_Exercise description_
In the listing below, identify each line with the word "Mechanics" and return those lines.

_Raw data_
************

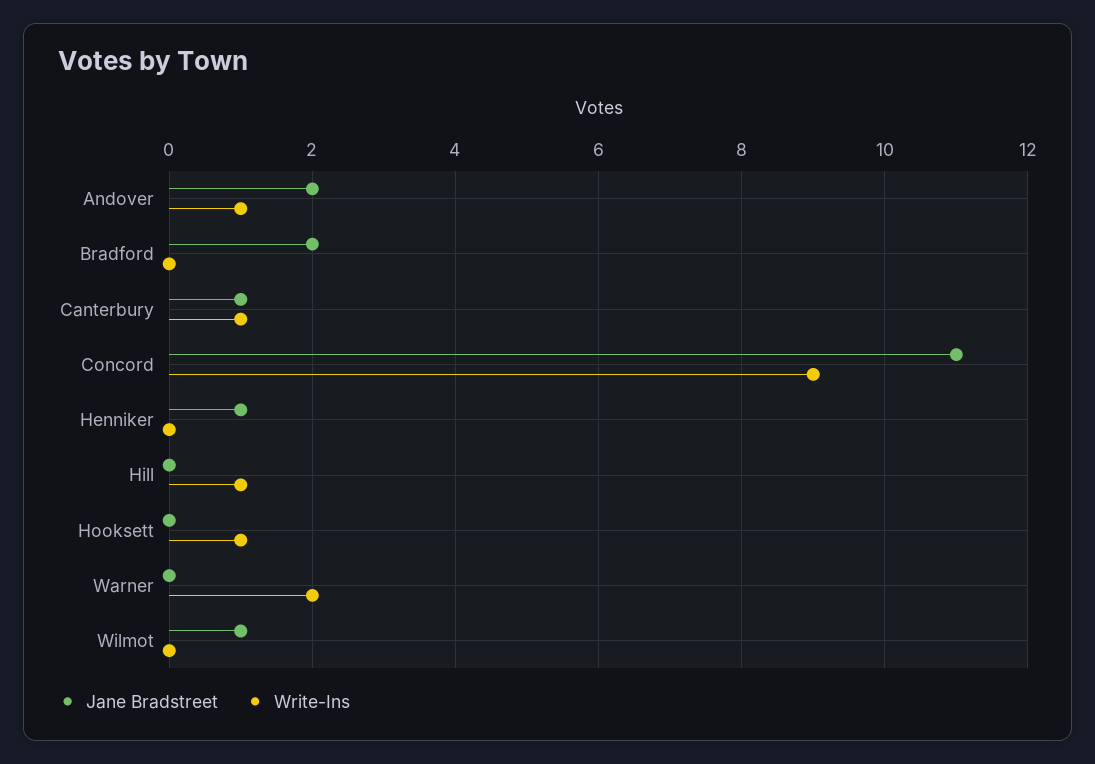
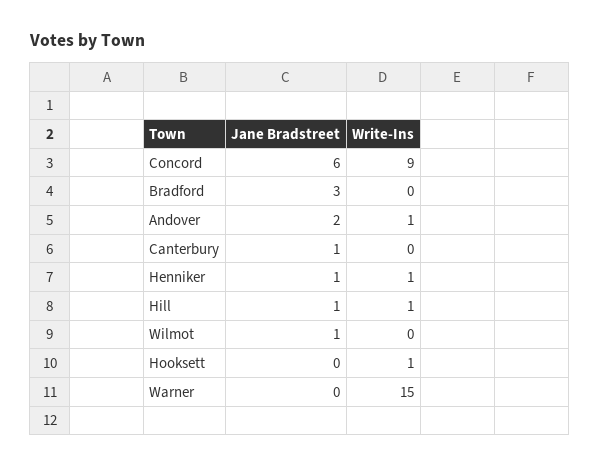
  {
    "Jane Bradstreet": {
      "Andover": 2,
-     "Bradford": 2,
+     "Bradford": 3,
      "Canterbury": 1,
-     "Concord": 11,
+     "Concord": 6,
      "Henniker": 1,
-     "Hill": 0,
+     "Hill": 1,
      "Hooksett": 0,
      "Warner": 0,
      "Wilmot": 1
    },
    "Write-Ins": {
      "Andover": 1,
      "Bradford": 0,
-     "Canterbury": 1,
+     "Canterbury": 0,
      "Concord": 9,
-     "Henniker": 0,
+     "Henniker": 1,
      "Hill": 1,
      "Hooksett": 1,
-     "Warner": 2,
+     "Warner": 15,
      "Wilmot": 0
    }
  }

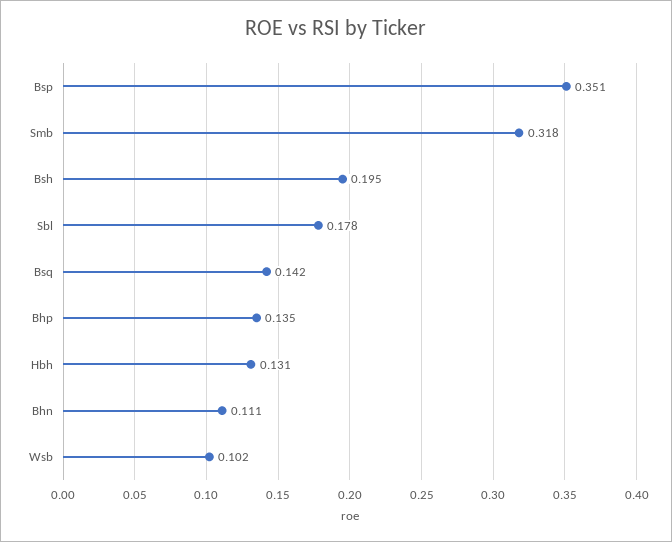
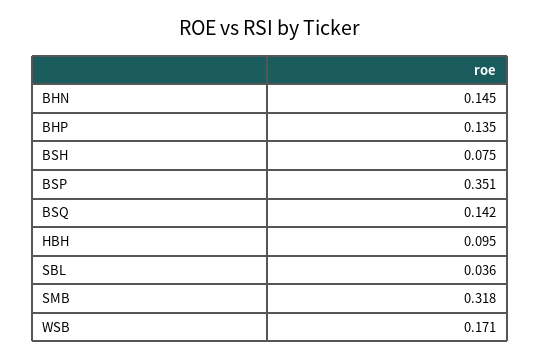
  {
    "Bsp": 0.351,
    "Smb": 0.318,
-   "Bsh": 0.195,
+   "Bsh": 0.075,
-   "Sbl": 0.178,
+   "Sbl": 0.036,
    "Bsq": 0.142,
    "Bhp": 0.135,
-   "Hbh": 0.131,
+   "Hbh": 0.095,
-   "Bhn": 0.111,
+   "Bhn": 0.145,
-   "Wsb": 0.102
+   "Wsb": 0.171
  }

************

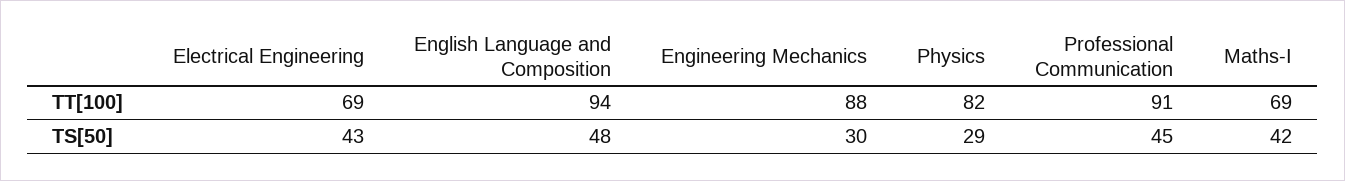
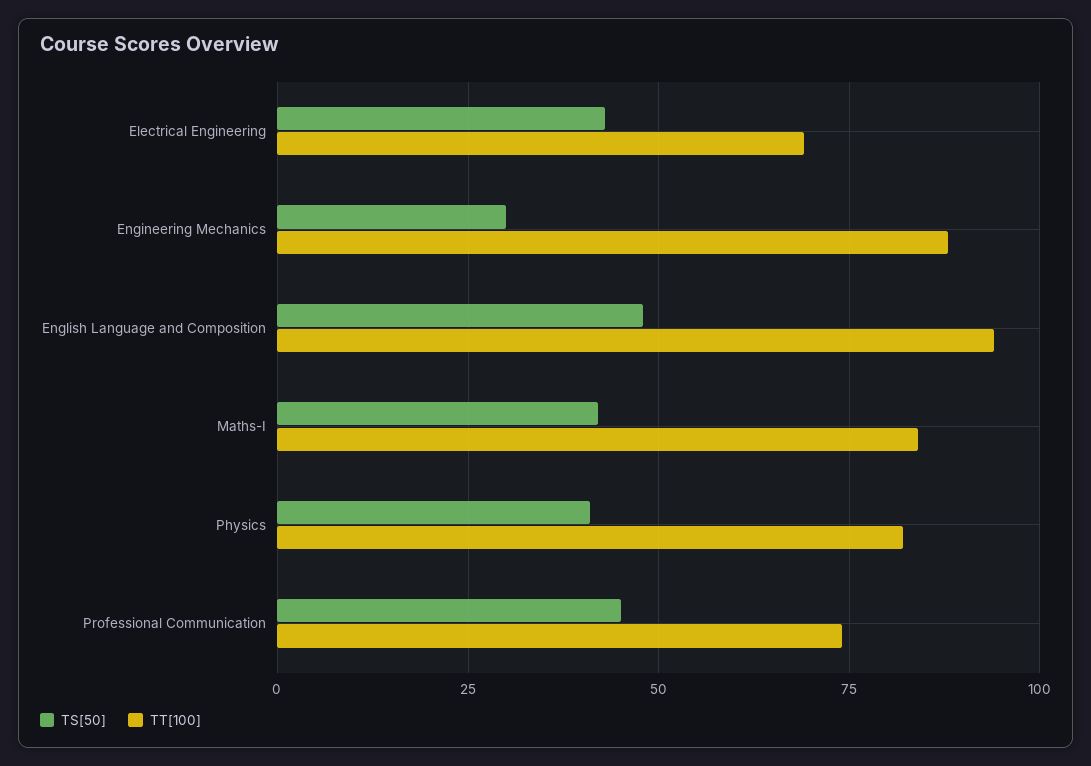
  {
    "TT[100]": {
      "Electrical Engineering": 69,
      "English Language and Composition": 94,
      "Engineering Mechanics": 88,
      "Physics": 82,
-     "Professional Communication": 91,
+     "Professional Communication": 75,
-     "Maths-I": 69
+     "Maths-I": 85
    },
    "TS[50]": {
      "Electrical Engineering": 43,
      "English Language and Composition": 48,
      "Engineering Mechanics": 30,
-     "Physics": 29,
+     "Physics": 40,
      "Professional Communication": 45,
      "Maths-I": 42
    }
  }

************

_Solved exercise_
      "Engineering Mechanics": 88,
      "Engineering Mechanics": 30,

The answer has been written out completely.